5. Conclusion remarks
Our goal was to derive ways to perform the APP with respect to Cohen's d for independent and matched samples. The present mathematics provide those derivations. In turn, computer simulations support the mathematical derivations. We also provide links to free and user-friendly programs to facilitate researchers performing the APP to determine sample sizes to meet their specifications for precision and confidence. An advantage of the programs is that even researchers who are unsophisticated in mathematics nevertheless can avail themselves of APP advantages.

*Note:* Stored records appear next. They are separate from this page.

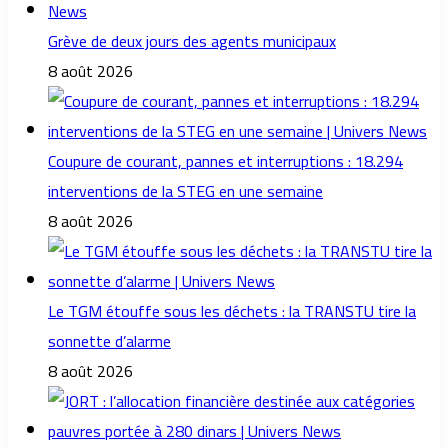
Grève de deux jours des agents municipaux
8 août 2026
Coupure de courant, pannes et interruptions : 18.294
interventions de la STEG en une semaine
8 août 2026
Le TGM étouffe sous les déchets : la TRANSTU tire la
sonnette d’alarme
8 août 2026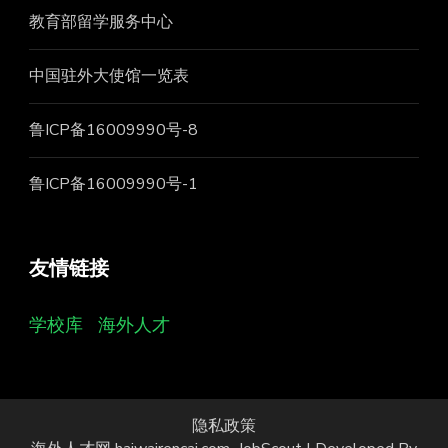
教育部留学服务中心
中国驻外大使馆一览表
鲁ICP备16009990号-8
鲁ICP备16009990号-1
友情链接
学校库
海外人才
隐私政策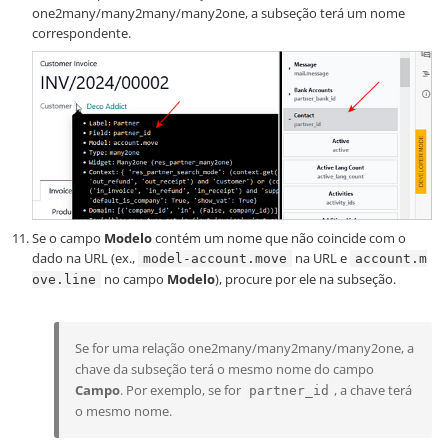
one2many/many2many/many2one, a subseção terá um nome
correspondente.
Se o campo
Modelo
contém um nome que não coincide com o
dado na URL (ex.,
na URL e
model-account.move
account.m
no campo
Modelo
), procure por ele na subseção.
ove.line
Se for uma relação one2many/many2many/many2one, a
chave da subseção terá o mesmo nome do campo
Campo
. Por exemplo, se for
, a chave terá
partner_id
o mesmo nome.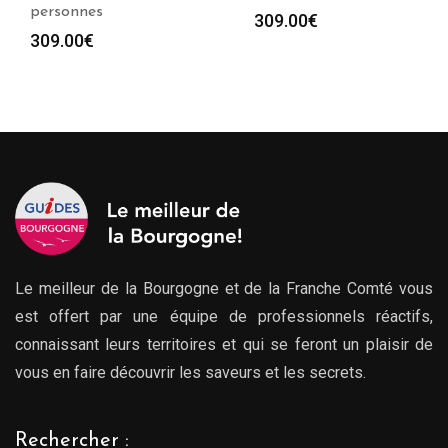
personnes
309.00
€
309.00
€
Le meilleur de la Bourgogne et de la Franche Comté vous
est offert par une équipe de professionnels réactifs,
connaissant leurs territoires et qui se feront un plaisir de
vous en faire découvrir les saveurs et les secrets.
Rechercher :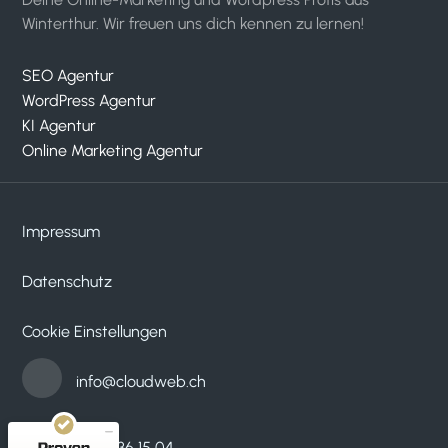
Winterthur. Wir freuen uns dich kennen zu lernen!
SEO Agentur
WordPress Agentur
KI Agentur
Online Marketing Agentur
Impressum
Datenschutz
Kundenbewertungen und Erfahrungen zu
cloudWEB - digitale medien
Cookie Einstellungen
SEHR GUT
100%
Empfehlungen auf
info@cloudweb.ch
ProvenExpert.com
4,95 / 5,00
33
53
052 536 15 04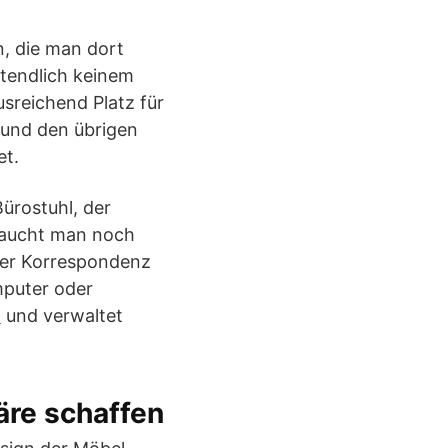
n, die man dort
tztendlich keinem
sreichend Platz für
 und den übrigen
et.
ürostuhl, der
raucht man noch
 der Korrespondenz
mputer oder
t
und verwaltet
äre schaffen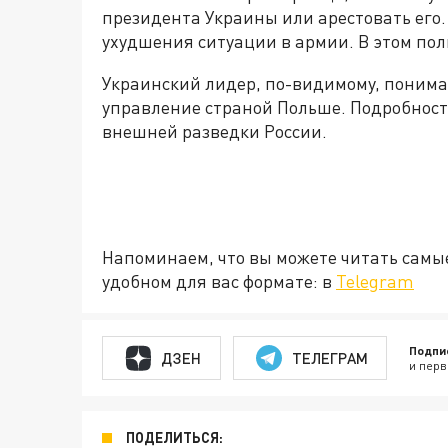
президента Украины или арестовать его
ухудшения ситуации в армии. В этом пол
Украинский лидер, по-видимому, понима
управление страной Польше. Подробнос
внешней разведки России.
Напоминаем, что вы можете читать самы
удобном для вас формате: в
Telegram
Подпи
ДЗЕН
ТЕЛЕГРАМ
и перв
ПОДЕЛИТЬСЯ:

In addition to the obvious benefit of aiding researchers who wish to compute Cohen's d determine the samples sizes they need the present mathematics provide an additional benefit. Specifically, the famous article in Science by the Open Science Collaboratio (2015) included replications of studies in top psychology journals. They found that the average effect size in the replication cohort of studies was less than half that in original cohort of studies. Thus, effect sizes tend not to replicate across study cohorts. Our suspicion is that one reason for irreproducibility is that sample sizes are too small and traditional power analyses are insufficient because they do not address the precision issue (Trafimow and Myüz, 2019; Trafimow et al., 2020b), though significance testing doubtless plays a role too. The present mathematics, along with the links to computer programs, provide a solution. We hope and expect that researchers who wish to use Cohen's d to index their effect sizes will be better able to determine appropriate sample sizes, and thereby increase reproducibility in the social sciences.